(Information)

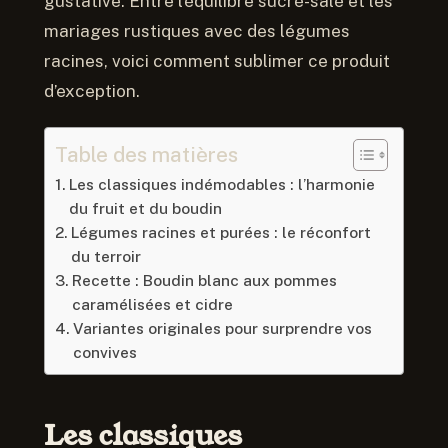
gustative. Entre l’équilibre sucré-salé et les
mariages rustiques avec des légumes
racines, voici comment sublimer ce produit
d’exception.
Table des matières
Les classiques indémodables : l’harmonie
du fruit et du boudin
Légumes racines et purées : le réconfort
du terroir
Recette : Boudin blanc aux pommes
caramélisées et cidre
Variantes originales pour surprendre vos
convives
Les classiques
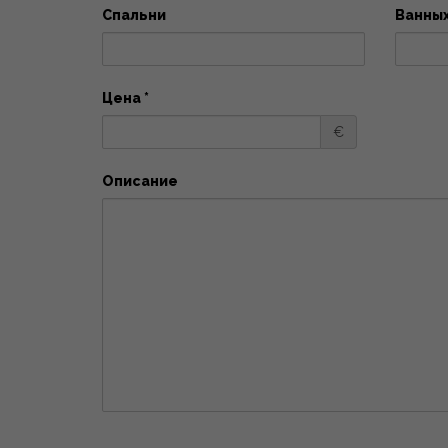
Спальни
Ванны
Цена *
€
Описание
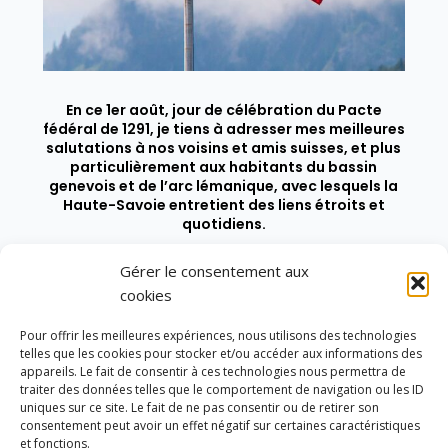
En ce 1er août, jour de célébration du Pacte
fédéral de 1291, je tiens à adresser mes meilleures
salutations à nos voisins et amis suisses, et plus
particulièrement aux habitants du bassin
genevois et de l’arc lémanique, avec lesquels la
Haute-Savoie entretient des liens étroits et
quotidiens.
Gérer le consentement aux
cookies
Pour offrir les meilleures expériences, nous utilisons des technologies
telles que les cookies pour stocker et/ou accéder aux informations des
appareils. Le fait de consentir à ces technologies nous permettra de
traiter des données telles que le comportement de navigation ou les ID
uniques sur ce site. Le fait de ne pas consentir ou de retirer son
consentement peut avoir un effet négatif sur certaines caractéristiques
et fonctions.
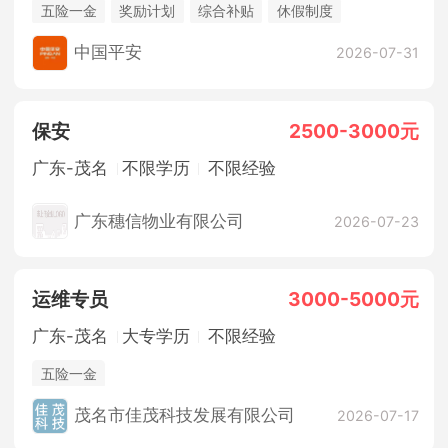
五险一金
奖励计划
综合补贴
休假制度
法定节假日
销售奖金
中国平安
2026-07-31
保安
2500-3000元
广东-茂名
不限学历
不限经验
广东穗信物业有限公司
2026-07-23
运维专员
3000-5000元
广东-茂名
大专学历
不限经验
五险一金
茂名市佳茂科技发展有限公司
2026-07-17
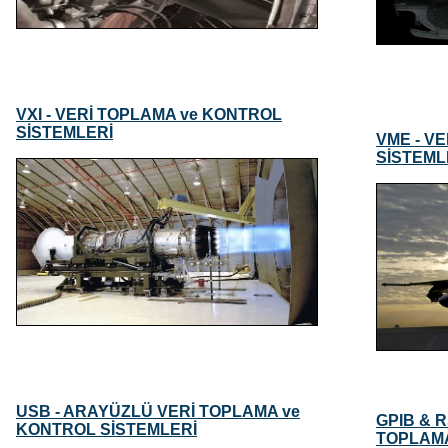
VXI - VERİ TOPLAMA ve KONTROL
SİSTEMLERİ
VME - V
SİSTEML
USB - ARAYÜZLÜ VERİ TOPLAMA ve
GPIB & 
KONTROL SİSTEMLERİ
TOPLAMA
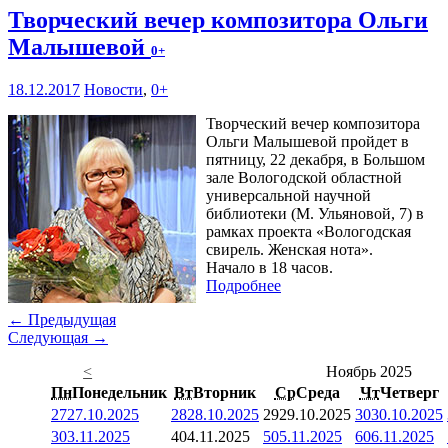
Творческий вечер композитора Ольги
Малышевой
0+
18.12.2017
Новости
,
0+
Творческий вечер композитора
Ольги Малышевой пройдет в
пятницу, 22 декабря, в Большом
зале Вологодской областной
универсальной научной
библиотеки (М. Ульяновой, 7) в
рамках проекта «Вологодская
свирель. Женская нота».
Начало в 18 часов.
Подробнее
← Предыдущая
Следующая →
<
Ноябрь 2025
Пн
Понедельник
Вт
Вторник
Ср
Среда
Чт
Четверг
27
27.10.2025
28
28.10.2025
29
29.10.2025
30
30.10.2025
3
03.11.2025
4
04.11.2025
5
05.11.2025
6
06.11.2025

(End Information)

- Problem: Reproduce, word for word, everything in the listing above except the pictures.

- Answer:
gustative. Entre l’équilibre sucré-salé et les
mariages rustiques avec des légumes
racines, voici comment sublimer ce produit
d’exception.
Table des matières
Les classiques indémodables : l’harmonie
du fruit et du boudin
Légumes racines et purées : le réconfort
du terroir
Recette : Boudin blanc aux pommes
caramélisées et cidre
Variantes originales pour surprendre vos
convives
Les classiques
Спальни
Ванны
Цена *
€
Описание
En ce 1er août, jour de célébration du Pacte
fédéral de 1291, je tiens à adresser mes meilleures
salutations à nos voisins et amis suisses, et plus
particulièrement aux habitants du bassin
genevois et de l’arc lémanique, avec lesquels la
Haute-Savoie entretient des liens étroits et
quotidiens.
Gérer le consentement aux
cookies
Pour offrir les meilleures expériences, nous utilisons des technologies
telles que les cookies pour stocker et/ou accéder aux informations des
appareils. Le fait de consentir à ces technologies nous permettra de
traiter des données telles que le comportement de navigation ou les ID
uniques sur ce site. Le fait de ne pas consentir ou de retirer son
consentement peut avoir un effet négatif sur certaines caractéristiques
et fonctions.
五险一金
奖励计划
综合补贴
休假制度
法定节假日
销售奖金
中国平安
2026-07-31
保安
2500-3000元
广东-茂名
不限学历
不限经验
广东穗信物业有限公司
2026-07-23
运维专员
3000-5000元
广东-茂名
大专学历
不限经验
五险一金
茂名市佳茂科技发展有限公司
2026-07-17
VXI - VERİ TOPLAMA ve KONTROL
SİSTEMLERİ
VME - V
SİSTEML
USB - ARAYÜZLÜ VERİ TOPLAMA ve
GPIB & 
KONTROL SİSTEMLERİ
TOPLAMA
Творческий вечер композитора Ольги
Малышевой
0+
18.12.2017
Новости
,
0+
Творческий вечер композитора
Ольги Малышевой пройдет в
пятницу, 22 декабря, в Большом
зале Вологодской областной
универсальной научной
библиотеки (М. Ульяновой, 7) в
рамках проекта «Вологодская
свирель. Женская нота».
Начало в 18 часов.
Подробнее
← Предыдущая
Следующая →
<
Ноябрь 2025
Пн
Понедельник
Вт
Вторник
Ср
Среда
Чт
Четверг
27
27.10.2025
28
28.10.2025
29
29.10.2025
30
30.10.2025
3
03.11.2025
4
04.11.2025
5
05.11.2025
6
06.11.2025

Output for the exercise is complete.